Required action: Only the lines from the line holding "assign f3 = d1;" through the final line of the entries below are to be returned, exactly as they stand.

#### Data for this task ####

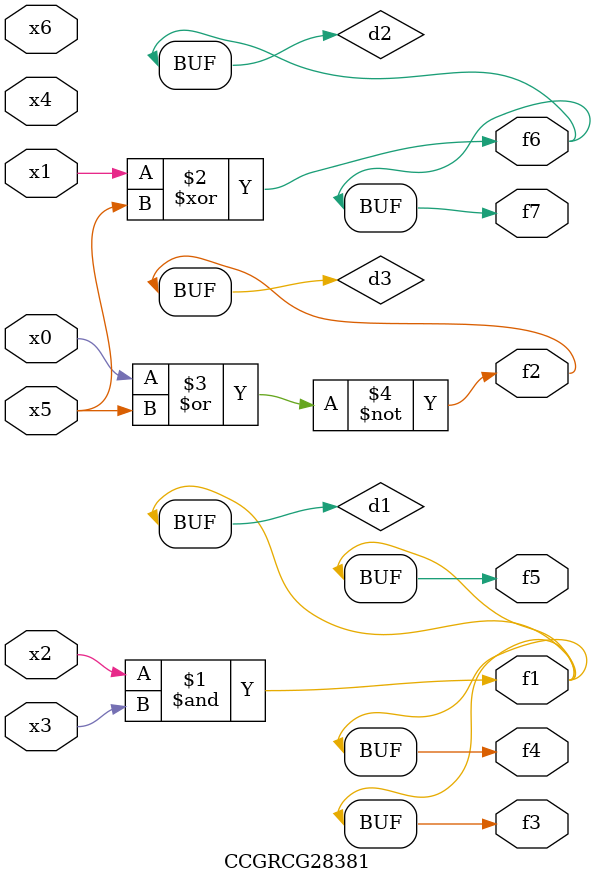
<source format=v>
module CCGRCG28381(
	input x0, x1, x2, x3, x4, x5, x6,
	output f1, f2, f3, f4, f5, f6, f7
);

	wire d1, d2, d3;

	and (d1, x2, x3);
	xor (d2, x1, x5);
	nor (d3, x0, x5);
	assign f1 = d1;
	assign f2 = d3;
	assign f3 = d1;
	assign f4 = d1;
	assign f5 = d1;
	assign f6 = d2;
	assign f7 = d2;
endmodule

</source>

####

Solution to this exercise:
	assign f3 = d1;
	assign f4 = d1;
	assign f5 = d1;
	assign f6 = d2;
	assign f7 = d2;
endmodule

</source>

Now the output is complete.